Pricing Policies for Selling Indivisible Storable Goods to Strategic Consumers


Abstract in English

We study the dynamic pricing problem faced by a monopolistic retailer who sells a storable product to forward-looking consumers. In this framework, the two major pricing policies (or mechanisms) studied in the literature are the preannounced (commitment) pricing policy and the contingent (threat or history dependent) pricing policy. We analyse and compare these pricing policies in the setting where the good can be purchased along a finite time horizon in indivisible atomic quantities. First, we show that, given linear storage costs, the retailer can compute an optimal preannounced pricing policy in polynomial time by solving a dynamic program. Moreover, under such a policy, we show that consumers do not need to store units in order to anticipate price rises. Second, under the contingent pricing policy rather than the preannounced pricing mechanism, (i) prices could be lower, (ii) retailer revenues could be higher, and (iii) consumer surplus could be higher.
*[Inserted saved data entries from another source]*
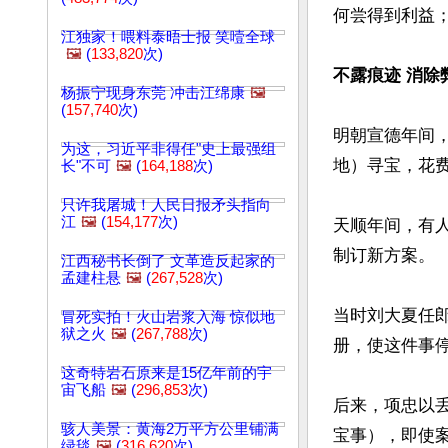
何尝得到利益；
江独家！喂料泰晤士报 笑噎全球
🖼️
(
133,820
次)
不露痕迹 消除
杨振宁现身东莞 冲击江绵康
🖼️
(
157,740
次)
明朝宣德年间
为这，习近平非得任"史上最强组
地）寻宝，花费
长"不可
🖼️
(
164,188
次)
只许我屠城！人民日报矛头指向
江
🖼️
(
154,177
次)
天顺年间，有
制订新方案。

江西秘书长倒了 文革造反起家的
孟建柱悬
🖼️
(
267,528
次)
当时刘大夏任
冒死实拍！火山岩浆入海 惊似地
狱之火
🖼️
(
267,788
次)
册，使这件事停
这奇特岩石原来是15亿年前的宇
宙飞船
🖼️
(
296,853
次)
后来，项忠以
骇人美景：黄海2万平方公里铺满
宝事），即使案
绿毯
🖼️
(
316,620
次)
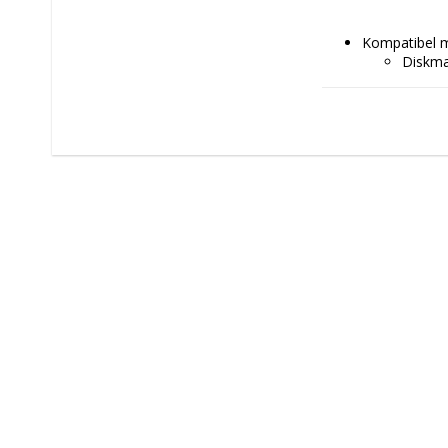
Kompatibel m
Diskma
Mikrov
Typ: 
Köksre
Koppa
Viktig inform
Färg: Dvobar
Material: Ke
Antal: 12 anta
Kapacitet: 35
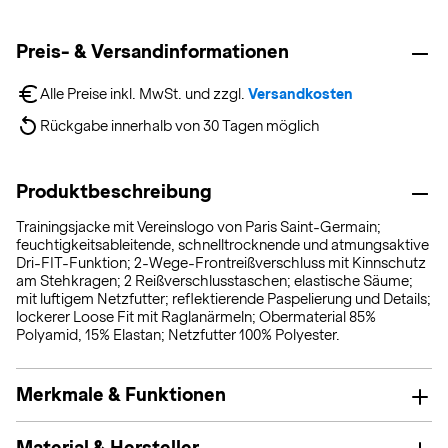
Preis- & Versandinformationen
Alle Preise inkl. MwSt. und zzgl. 
Versandkosten
Rückgabe innerhalb von 30 Tagen möglich
Produktbeschreibung
Trainingsjacke mit Vereinslogo von Paris Saint-Germain;
feuchtigkeitsableitende, schnelltrocknende und atmungsaktive
Dri-FIT-Funktion; 2-Wege-Frontreißverschluss mit Kinnschutz
am Stehkragen; 2 Reißverschlusstaschen; elastische Säume;
mit luftigem Netzfutter; reflektierende Paspelierung und Details;
lockerer Loose Fit mit Raglanärmeln; Obermaterial 85%
Polyamid, 15% Elastan; Netzfutter 100% Polyester.
Merkmale & Funktionen
Material & Hersteller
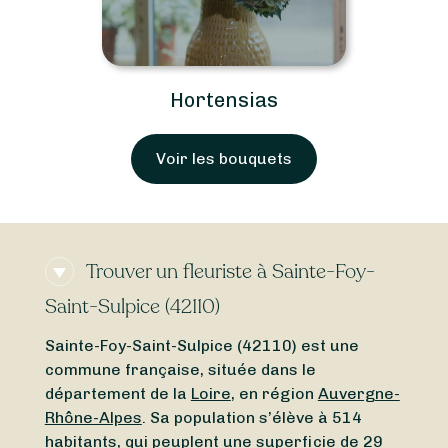
Hortensias
Voir les bouquets
Trouver un fleuriste à Sainte-Foy-
Saint-Sulpice (42110)
Sainte-Foy-Saint-Sulpice (42110) est une
commune française, située dans le
département de la
Loire
, en région
Auvergne-
Rhône-Alpes
. Sa population s’élève à 514
habitants, qui peuplent une superficie de 29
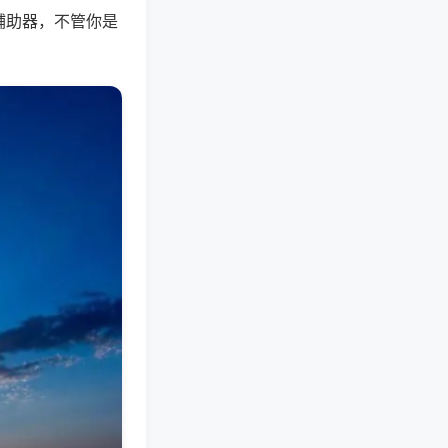
辅助器，不管你是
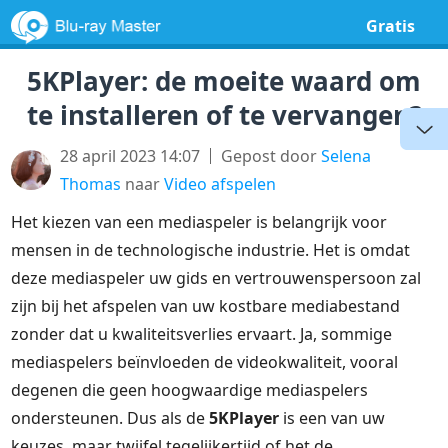
Gratis
5KPlayer: de moeite waard om
te installeren of te vervangen?
28 april 2023 14:07
Gepost door
Selena
Thomas
naar
Video afspelen
Het kiezen van een mediaspeler is belangrijk voor
mensen in de technologische industrie. Het is omdat
deze mediaspeler uw gids en vertrouwenspersoon zal
zijn bij het afspelen van uw kostbare mediabestand
zonder dat u kwaliteitsverlies ervaart. Ja, sommige
mediaspelers beïnvloeden de videokwaliteit, vooral
degenen die geen hoogwaardige mediaspelers
ondersteunen. Dus als de
5KPlayer
is een van uw
keuzes, maar twijfel tegelijkertijd of het de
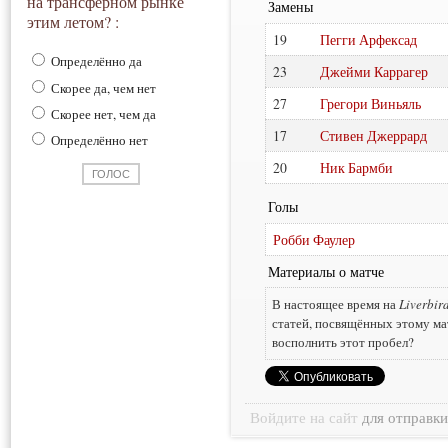
на трансферном рынке
Замены
этим летом? :
19
Пегги Арфексад
Определённо да
23
Джейми Каррагер
Скорее да, чем нет
27
Грегори Виньяль
Скорее нет, чем да
17
Стивен Джеррард
Определённо нет
20
Ник Бармби
Голы
Робби Фаулер
Материалы о матче
В настоящее время на
Liverbir
статей, посвящённых этому ма
восполнить этот пробел?
Войдите на сайт
для отправк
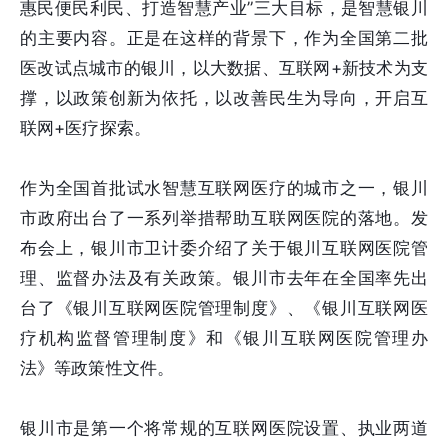
惠民便民利民、打造智慧产业”三大目标，是智慧银川
的主要内容。正是在这样的背景下，作为全国第二批
医改试点城市的银川，以大数据、互联网+新技术为支
撑，以政策创新为依托，以改善民生为导向，开启互
联网+医疗探索。
作为全国首批试水智慧互联网医疗的城市之一，银川
市政府出台了一系列举措帮助互联网医院的落地。发
布会上，银川市卫计委介绍了关于银川互联网医院管
理、监督办法及有关政策。银川市去年在全国率先出
台了《银川互联网医院管理制度》、《银川互联网医
疗机构监督管理制度》和《银川互联网医院管理办
法》等政策性文件。
银川市是第一个将常规的互联网医院设置、执业两道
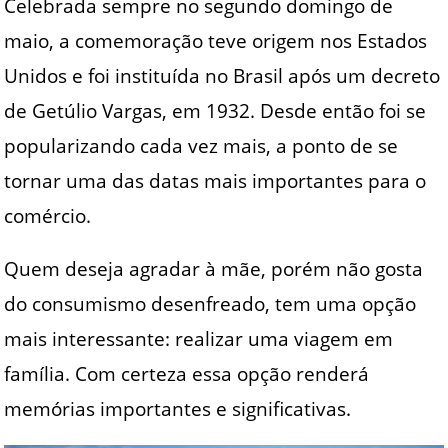
Celebrada sempre no segundo domingo de
maio, a comemoração teve origem nos Estados
Unidos e foi instituída no Brasil após um decreto
de Getúlio Vargas, em 1932. Desde então foi se
popularizando cada vez mais, a ponto de se
tornar uma das datas mais importantes para o
comércio.
Quem deseja agradar à mãe, porém não gosta
do consumismo desenfreado, tem uma opção
mais interessante: realizar uma viagem em
família. Com certeza essa opção renderá
memórias importantes e significativas.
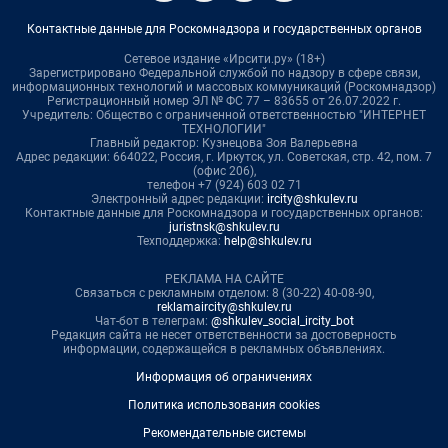
Контактные данные для Роскомнадзора и государственных органов
Сетевое издание «Ирсити.ру» (18+)
Зарегистрировано Федеральной службой по надзору в сфере связи,
информационных технологий и массовых коммуникаций (Роскомнадзор)
Регистрационный номер ЭЛ № ФС 77 – 83655 от 26.07.2022 г.
Учредитель: Общество с ограниченной ответственностью "ИНТЕРНЕТ
ТЕХНОЛОГИИ"
Главный редактор: Кузнецова Зоя Валерьевна
Адрес редакции: 664022, Россия, г. Иркутск, ул. Советская, стр. 42, пом. 7
(офис 206),
телефон +7 (924) 603 02 71
Электронный адрес редакции:
ircity@shkulev.ru
Контактные данные для Роскомнадзора и государственных органов:
juristnsk@shkulev.ru
Техподдержка:
help@shkulev.ru
РЕКЛАМА НА САЙТЕ
Связаться с рекламным отделом: 8 (30-22) 40-08-90,
reklamaircity@shkulev.ru
Чат-бот в телеграм:
@shkulev_social_ircity_bot
Редакция сайта не несет ответственности за достоверность
информации, содержащейся в рекламных объявлениях.
Информация об ограничениях
Политика использования cookies
Рекомендательные системы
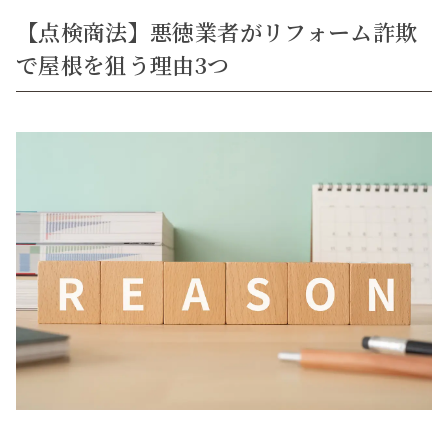
【点検商法】悪徳業者がリフォーム詐欺
で屋根を狙う理由3つ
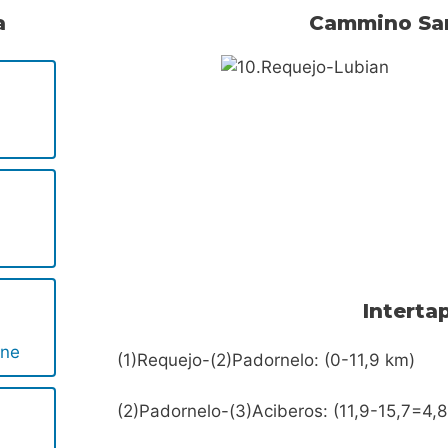
a
Cammino Sa
Interta
ene
(1)Requejo-(2)Padornelo: (0-11,9 km)
(2)Padornelo-(3)Aciberos: (11,9-15,7=4,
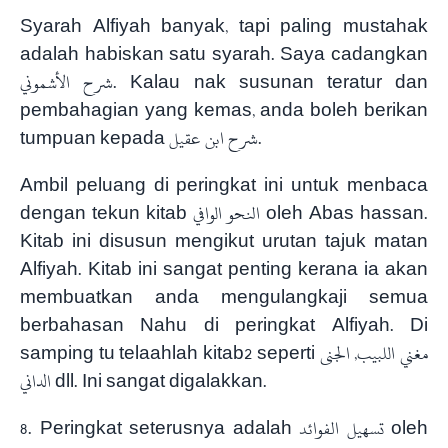
Syarah Alfiyah banyak, tapi paling mustahak
adalah habiskan satu syarah. Saya cadangkan
شرح الأشموني. Kalau nak susunan teratur dan
pembahagian yang kemas, anda boleh berikan
tumpuan kepada شرح ابن عقيل.
Ambil peluang di peringkat ini untuk menbaca
dengan tekun kitab النحو الوافي oleh Abas hassan.
Kitab ini disusun mengikut urutan tajuk matan
Alfiyah. Kitab ini sangat penting kerana ia akan
membuatkan anda mengulangkaji semua
berbahasan Nahu di peringkat Alfiyah. Di
samping tu telaahlah kitab2 seperti مغني اللبيب, الجنى
الداني dll. Ini sangat digalakkan.
8. Peringkat seterusnya adalah تسهيل الفوائد oleh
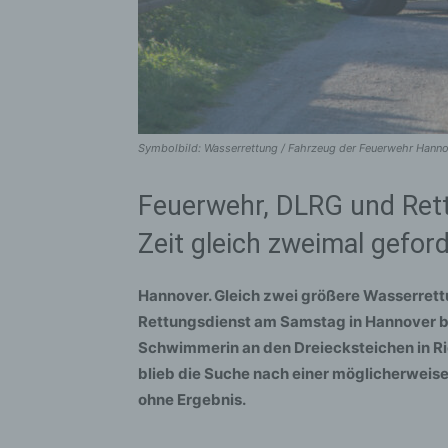
Symbolbild: Wasserrettung / Fahrzeug der Feuerwehr Hanno
Feuerwehr, DLRG und Rett
Zeit gleich zweimal gefor
Hannover. Gleich zwei größere Wasserret
Rettungsdienst am Samstag in Hannover b
Schwimmerin an den Dreiecksteichen in Ri
blieb die Suche nach einer möglicherweise
ohne Ergebnis.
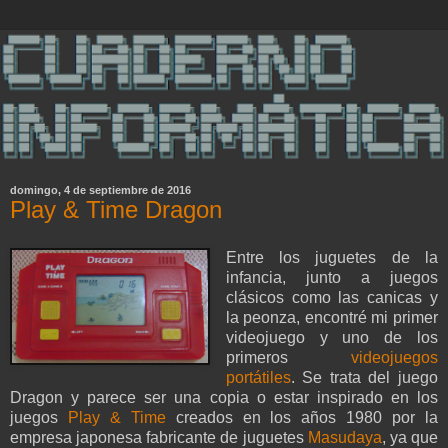
domingo, 4 de septiembre de 2016
Play & Time Dragon
Entre los juguetes de la
infancia, junto a juegos
clásicos como las canicas y
la peonza, encontré mi primer
videojuego y uno de los
primeros
videojuegos
portátiles
. Se trata del juego
Dragon y parece ser una copia o estar inspirado en los
juegos
Play & Time
creados en los años 1980 por la
empresa japonesa fabricante de juguetes
Masudaya
, ya que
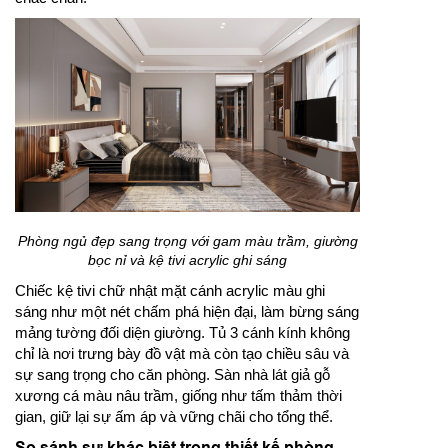
Phòng ngủ đẹp sang trọng với gam màu trầm, giường
bọc nỉ và kệ tivi acrylic ghi sáng
Chiếc kệ tivi chữ nhật mặt cánh acrylic màu ghi
sáng như một nét chấm phá hiện đại, làm bừng sáng
mảng tường đối diện giường. Tủ 3 cánh kính không
chỉ là nơi trưng bày đồ vật mà còn tạo chiều sâu và
sự sang trọng cho căn phòng. Sàn nhà lát giả gỗ
xương cá màu nâu trầm, giống như tấm thảm thời
gian, giữ lại sự ấm áp và vững chãi cho tổng thể.
So sánh sự khác biệt trong thiết kế phòng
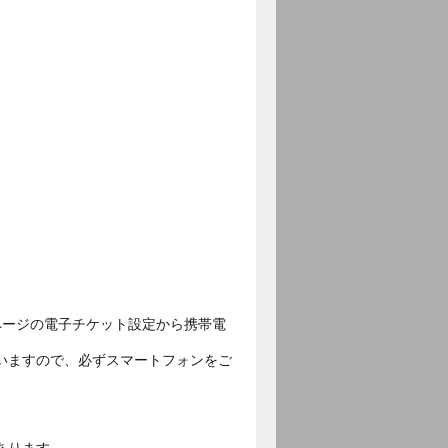
ページの電子チケット設定から携帯電
いますので、必ずスマートフォンをご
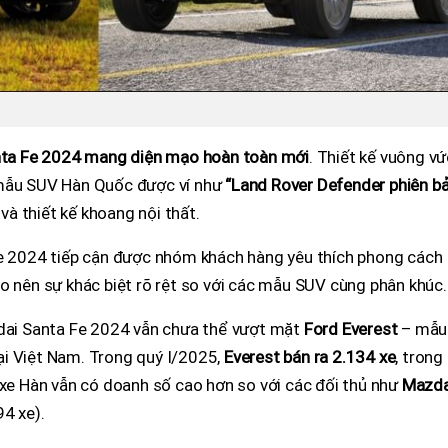
nta Fe 2024 mang diện mạo hoàn toàn mới
. Thiết kế vuông vứ
 mẫu SUV Hàn Quốc được ví như
“Land Rover Defender phiên b
 và thiết kế khoang nội thất.
Fe 2024 tiếp cận được nhóm khách hàng yêu thích phong cách
o nên sự khác biệt rõ rệt so với các mẫu SUV cùng phân khúc.
ndai Santa Fe 2024 vẫn chưa thể vượt mặt
Ford Everest
– mẫu
i Việt Nam. Trong quý I/2025,
Everest bán ra 2.134 xe
, trong 
 xe Hàn vẫn có doanh số cao hơn so với các đối thủ như
Mazd
4 xe).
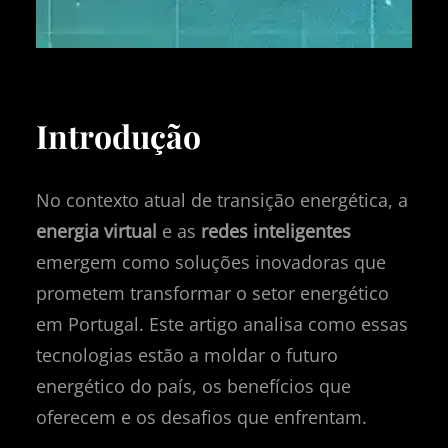
Introdução
No contexto atual de transição energética, a
energia virtual
e as
redes inteligentes
emergem como soluções inovadoras que
prometem transformar o setor energético
em Portugal. Este artigo analisa como essas
tecnologias estão a moldar o futuro
energético do país, os benefícios que
oferecem e os desafios que enfrentam.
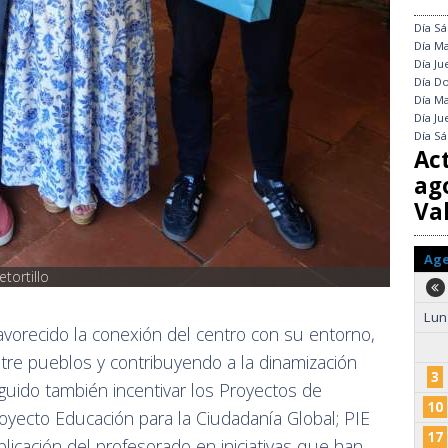
Día
Sá
Día
Ma
Día
Ju
Día
Do
Día
Ma
Día
Ju
Día
Sá
Ac
ag
Val
Ag
tortillo
Lun
avorecido la conexión del centro con su entorno,
ntre pueblos y contribuyendo a la dinamización
3
guido también incentivar los Proyectos de
10
oyecto Educación para la Ciudadanía Global; PIE
17
mplicación del profesorado en iniciativas que han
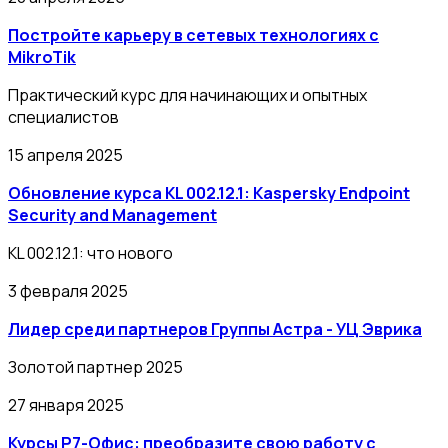
Постройте карьеру в сетевых технологиях с
MikroTik
Практический курс для начинающих и опытных
специалистов
15 апреля 2025
Обновление курса KL 002.12.1: Kaspersky Endpoint
Security and Management
KL 002.12.1: что нового
3 февраля 2025
Лидер среди партнеров Группы Астра - УЦ Эврика
Золотой партнер 2025
27 января 2025
Курсы Р7-Офис: преобразите свою работу с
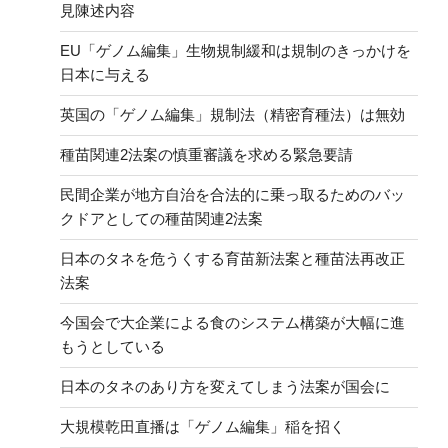
見陳述内容
EU「ゲノム編集」生物規制緩和は規制のきっかけを
日本に与える
英国の「ゲノム編集」規制法（精密育種法）は無効
種苗関連2法案の慎重審議を求める緊急要請
民間企業が地方自治を合法的に乗っ取るためのバッ
クドアとしての種苗関連2法案
日本のタネを危うくする育苗新法案と種苗法再改正
法案
今国会で大企業による食のシステム構築が大幅に進
もうとしている
日本のタネのあり方を変えてしまう法案が国会に
大規模乾田直播は「ゲノム編集」稲を招く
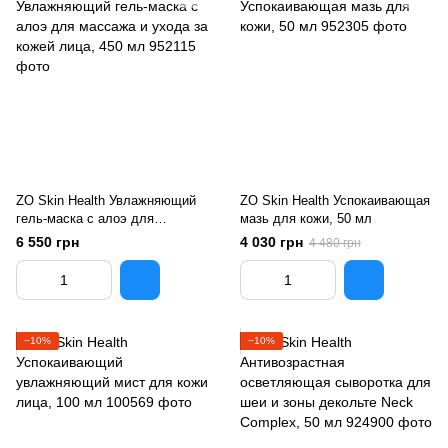
ZO Skin Health Увлажняющий
ZO Skin Health Успокаивающая
гель-маска с алоэ для
мазь для кожи, 50 мл
массажа и ухода за кожей
6 550 грн
4 030 грн
4 480 грн
лица, 450 мл
−10%
−10%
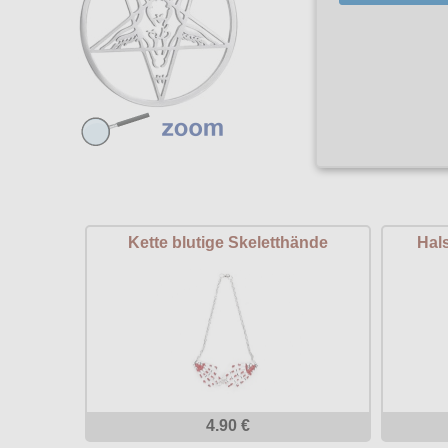
Kette blutige Skeletthände
Hal
4.90 €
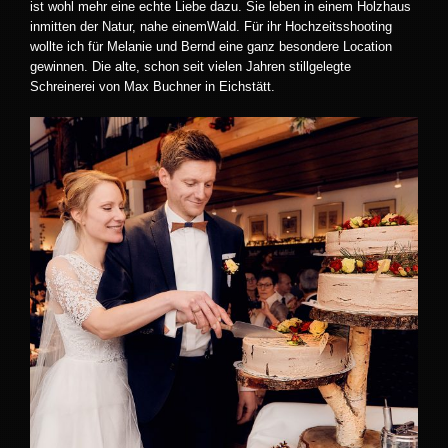
ist wohl mehr eine echte Liebe dazu. Sie leben in einem Holzhaus
inmitten der Natur, nahe einemWald. Für ihr Hochzeitsshooting
wollte ich für Melanie und Bernd eine ganz besondere Location
gewinnen. Die alte, schon seit vielen Jahren stillgelegte
Schreinerei von Max Buchner in Eichstätt.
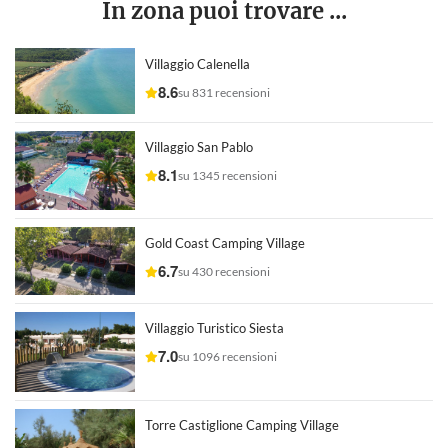
In zona puoi trovare ...
Villaggio Calenella
8.6
su 831 recensioni
Villaggio San Pablo
8.1
su 1345 recensioni
Gold Coast Camping Village
6.7
su 430 recensioni
Villaggio Turistico Siesta
7.0
su 1096 recensioni
Torre Castiglione Camping Village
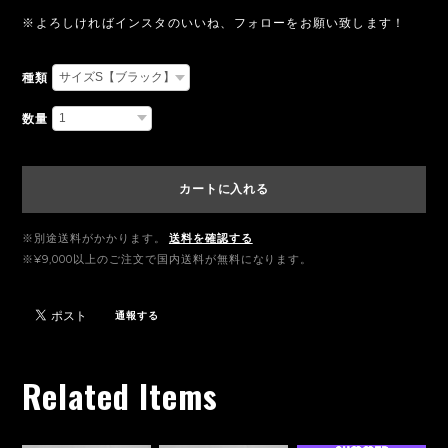
※よろしければインスタのいいね、フォローをお願い致します！
種類
数量
カートに入れる
※別途送料がかかります。
送料を確認する
※¥9,000以上のご注文で国内送料が無料になります。
通報する
Related Items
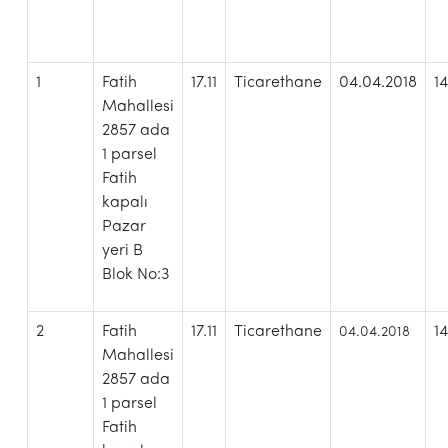
1
Fatih
17.11
Ticarethane
04.04.2018
1
Mahallesi
2857 ada
1 parsel
Fatih
kapalı
Pazar
yeri B
Blok No:3
2
Fatih
17.11
Ticarethane
1
04.04.2018
Mahallesi
2857 ada
1 parsel
Fatih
This result is surprising, in that these three facts are in complete contrast to the case of a retailer selling divisible storable goods Dudine et al. (2006). Third, we quantify exactly how much more profitable a contingent policy could be with respect to a preannounced policy. Specifically, for a market with $N$ consumers, a contingent policy can produce a multiplicative factor of $Omega(log N)$ more revenues than a preannounced policy, and this bound is tight.